I mercati stanno attualmente scontando un taglio del tasso quasi certo di 25 punti base (bps) alla riunione della Fed di ottobre, con un ulteriore taglio previsto a dicembre, secondo lo strumento FedWatch del CME.
Lo shutdown del governo negli Stati Uniti è già alla terza settimana e nessuna soluzione è in vista. Il Senato tornerà martedì e dovrebbe votare nuovamente su una misura di finanziamento del governo approvata dalla Camera. Una prolungata chiusura federale degli Stati Uniti potrebbe sollevare preoccupazioni circa l’impatto sull’economia statunitense, che potrebbe esercitare una certa pressione di vendita sul DXY.

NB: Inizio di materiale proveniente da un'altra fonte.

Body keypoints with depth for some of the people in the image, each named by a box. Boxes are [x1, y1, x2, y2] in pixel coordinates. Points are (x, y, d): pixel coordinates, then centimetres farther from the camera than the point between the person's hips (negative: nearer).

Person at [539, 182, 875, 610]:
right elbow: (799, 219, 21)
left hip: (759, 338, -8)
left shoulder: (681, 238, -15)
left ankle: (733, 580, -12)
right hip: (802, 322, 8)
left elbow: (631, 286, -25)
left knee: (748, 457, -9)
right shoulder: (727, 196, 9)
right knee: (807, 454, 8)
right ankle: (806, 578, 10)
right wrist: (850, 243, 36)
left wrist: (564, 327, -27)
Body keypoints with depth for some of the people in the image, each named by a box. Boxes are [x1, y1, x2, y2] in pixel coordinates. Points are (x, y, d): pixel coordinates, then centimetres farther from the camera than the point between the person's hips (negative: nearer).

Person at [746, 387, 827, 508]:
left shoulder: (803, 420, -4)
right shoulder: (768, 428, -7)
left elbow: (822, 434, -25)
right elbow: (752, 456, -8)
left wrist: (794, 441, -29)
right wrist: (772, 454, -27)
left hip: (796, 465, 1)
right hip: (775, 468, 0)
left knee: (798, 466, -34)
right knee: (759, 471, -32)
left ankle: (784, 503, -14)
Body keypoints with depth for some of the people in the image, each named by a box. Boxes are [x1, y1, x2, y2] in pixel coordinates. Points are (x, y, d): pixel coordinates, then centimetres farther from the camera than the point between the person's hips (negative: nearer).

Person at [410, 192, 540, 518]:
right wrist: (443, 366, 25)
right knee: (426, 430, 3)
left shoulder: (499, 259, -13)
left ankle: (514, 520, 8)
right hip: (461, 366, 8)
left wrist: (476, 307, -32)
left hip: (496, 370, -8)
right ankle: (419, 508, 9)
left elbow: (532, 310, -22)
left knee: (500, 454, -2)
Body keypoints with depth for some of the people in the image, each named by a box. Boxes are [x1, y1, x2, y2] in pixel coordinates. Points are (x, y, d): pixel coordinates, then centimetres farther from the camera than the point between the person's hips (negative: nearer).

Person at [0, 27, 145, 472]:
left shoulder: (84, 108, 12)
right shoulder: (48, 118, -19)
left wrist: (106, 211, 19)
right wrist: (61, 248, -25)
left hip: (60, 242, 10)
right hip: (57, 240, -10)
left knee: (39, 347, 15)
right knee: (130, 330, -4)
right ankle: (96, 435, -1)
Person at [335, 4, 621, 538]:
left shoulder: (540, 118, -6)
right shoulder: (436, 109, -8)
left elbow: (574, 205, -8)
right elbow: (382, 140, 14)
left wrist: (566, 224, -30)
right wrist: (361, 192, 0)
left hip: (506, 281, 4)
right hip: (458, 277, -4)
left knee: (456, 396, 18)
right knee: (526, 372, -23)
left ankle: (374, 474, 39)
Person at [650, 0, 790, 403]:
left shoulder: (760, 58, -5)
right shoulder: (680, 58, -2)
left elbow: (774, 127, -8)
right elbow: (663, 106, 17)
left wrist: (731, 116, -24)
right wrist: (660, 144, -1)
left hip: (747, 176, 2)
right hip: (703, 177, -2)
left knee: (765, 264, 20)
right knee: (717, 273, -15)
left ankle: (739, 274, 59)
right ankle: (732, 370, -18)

Domande frequenti sul dollaro USA
Il dollaro americano (USD) è la valuta ufficiale degli Stati Uniti d’America e la valuta “de facto” di molti altri paesi dove circola insieme alle banconote locali. Secondo i dati del 2022, è la valuta più scambiata al mondo, rappresentando oltre l’88% del fatturato totale globale in valuta estera, ovvero una media di 6,6 trilioni di dollari di transazioni al giorno. Dopo la seconda guerra mondiale, il dollaro statunitense sostituì la sterlina britannica come valuta di riserva mondiale. Per gran parte della sua storia, il dollaro USA è stato sostenuto dall’oro fino a quando l’accordo di Bretton Woods ha abolito il gold standard nel 1971.

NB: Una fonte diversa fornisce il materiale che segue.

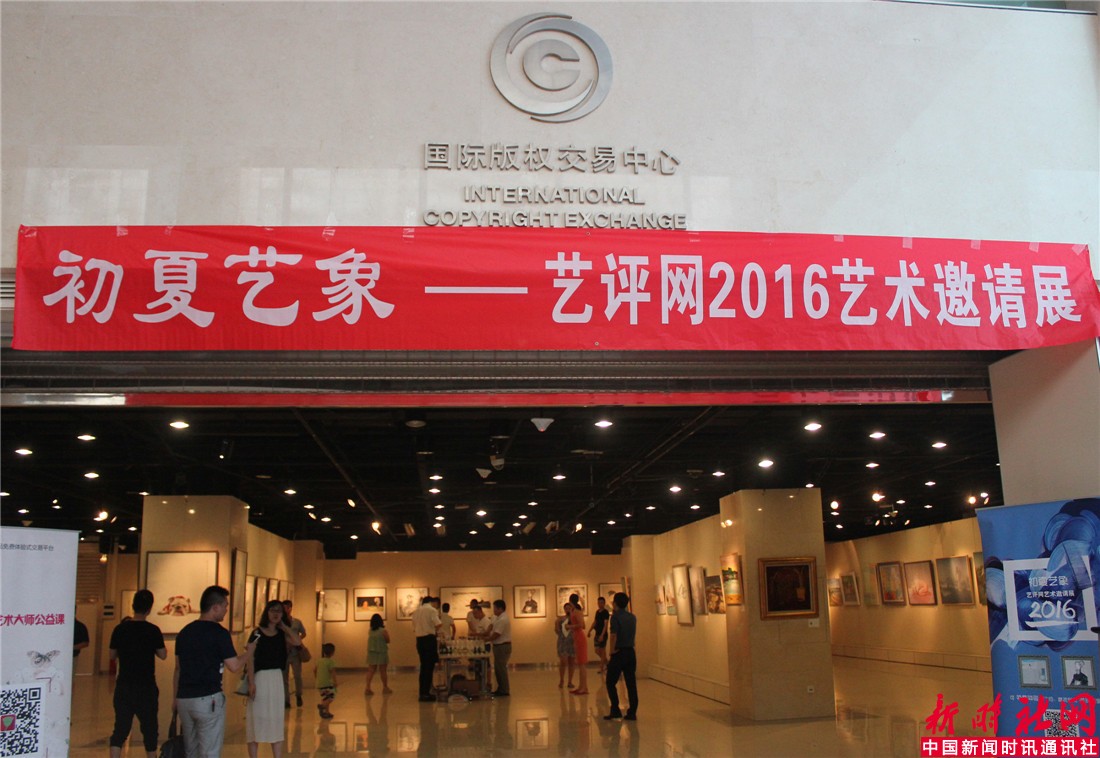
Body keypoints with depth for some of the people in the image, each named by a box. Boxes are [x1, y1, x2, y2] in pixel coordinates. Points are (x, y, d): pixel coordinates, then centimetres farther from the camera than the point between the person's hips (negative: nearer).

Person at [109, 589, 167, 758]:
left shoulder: (120, 629, -3)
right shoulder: (153, 630, -11)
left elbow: (112, 656, 8)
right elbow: (163, 655, -3)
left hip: (123, 686, 2)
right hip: (146, 687, -2)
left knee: (121, 727, 6)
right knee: (149, 727, 12)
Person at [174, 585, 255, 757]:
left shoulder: (184, 632, 9)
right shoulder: (219, 633, -11)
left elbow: (178, 669, 14)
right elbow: (235, 667, -11)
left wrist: (176, 699, 21)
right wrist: (249, 650, 7)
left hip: (184, 699, 7)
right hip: (208, 699, -7)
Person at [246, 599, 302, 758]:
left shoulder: (282, 635, 7)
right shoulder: (257, 633, -3)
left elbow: (298, 642, -13)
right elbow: (251, 659, -7)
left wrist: (283, 626, -4)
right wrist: (251, 683, -15)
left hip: (277, 679, 4)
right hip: (260, 678, -4)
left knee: (277, 719, 9)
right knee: (256, 718, 1)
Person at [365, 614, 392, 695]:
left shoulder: (370, 631, 1)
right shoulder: (384, 631, -12)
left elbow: (369, 642, 8)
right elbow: (388, 641, -2)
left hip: (371, 653, 3)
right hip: (381, 653, -3)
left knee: (371, 671, 5)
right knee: (383, 671, 7)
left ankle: (368, 688, -5)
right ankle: (385, 688, 18)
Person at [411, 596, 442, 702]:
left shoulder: (416, 612, 13)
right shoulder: (432, 610, -6)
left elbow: (414, 629, 16)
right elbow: (438, 624, -18)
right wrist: (436, 630, 0)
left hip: (419, 640, 6)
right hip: (429, 639, -6)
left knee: (423, 666, 15)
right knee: (429, 667, -2)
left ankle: (422, 693, 19)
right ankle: (426, 693, -3)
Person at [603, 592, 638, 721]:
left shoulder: (616, 616, -11)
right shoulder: (633, 617, 9)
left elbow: (613, 636, -15)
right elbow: (633, 633, 13)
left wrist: (612, 651, -7)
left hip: (619, 653, -6)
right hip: (631, 652, 6)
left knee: (611, 682, 5)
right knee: (631, 683, 6)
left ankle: (615, 710, 1)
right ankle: (632, 712, 6)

Il singolo fattore più importante che influenza il valore del dollaro USA è la politica monetaria, che è stabilita dalla Federal Reserve (Fed). La Fed ha due missioni: raggiungere la stabilità dei prezzi (controllare l’inflazione) e promuovere la piena occupazione. Lo strumento più importante per raggiungere questi due obiettivi è l’aggiustamento dei tassi di interesse. Se i prezzi aumentano troppo rapidamente e l’inflazione è superiore all’obiettivo della Fed del 2%, la Fed aumenterà i tassi di interesse, il che andrà a beneficio del valore del dollaro. Se l’inflazione scende al di sotto del 2% o il tasso di disoccupazione è troppo alto, la Fed può tagliare i tassi di interesse, gravando sul biglietto verde.

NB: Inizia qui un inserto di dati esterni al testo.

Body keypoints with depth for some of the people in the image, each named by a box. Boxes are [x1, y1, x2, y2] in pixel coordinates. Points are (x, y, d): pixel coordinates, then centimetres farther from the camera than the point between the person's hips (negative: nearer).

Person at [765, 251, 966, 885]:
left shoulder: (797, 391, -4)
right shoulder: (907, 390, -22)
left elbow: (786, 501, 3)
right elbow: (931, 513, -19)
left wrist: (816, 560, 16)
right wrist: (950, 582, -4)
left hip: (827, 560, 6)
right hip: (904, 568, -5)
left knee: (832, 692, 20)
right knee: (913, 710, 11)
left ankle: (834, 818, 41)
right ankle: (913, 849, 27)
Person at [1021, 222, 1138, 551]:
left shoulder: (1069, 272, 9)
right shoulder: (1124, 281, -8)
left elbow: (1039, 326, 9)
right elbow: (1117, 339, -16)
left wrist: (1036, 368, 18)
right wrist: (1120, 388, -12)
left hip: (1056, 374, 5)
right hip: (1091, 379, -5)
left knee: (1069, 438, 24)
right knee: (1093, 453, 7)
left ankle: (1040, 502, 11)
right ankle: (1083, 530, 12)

In situazioni estreme, la Federal Reserve può anche stampare più dollari e avviare l’allentamento quantitativo (QE). Il QE è il processo attraverso il quale la Fed aumenta significativamente il flusso di credito in un sistema finanziario in stallo. Si tratta di una misura politica non standard utilizzata quando il credito si è prosciugato perché le banche hanno smesso di concedersi prestiti a vicenda (per paura del default delle controparti). Si tratta dell’ultima risorsa quando è improbabile che il semplice abbassamento dei tassi di interesse ottenga il risultato desiderato. È stata l’arma scelta dalla Fed per combattere la stretta creditizia durante la Grande Crisi Finanziaria del 2008. La Fed stampa più dollari e li usa per acquistare titoli di stato statunitensi principalmente da istituzioni finanziarie. Il QE di solito porta a un dollaro USA più debole.
L’inasprimento quantitativo (QT) è il processo inverso in cui la Federal Reserve smette di acquistare obbligazioni dalle istituzioni finanziarie e non reinveste il capitale delle obbligazioni che detiene alla scadenza in nuovi acquisti. Di solito è positivo per il dollaro USA.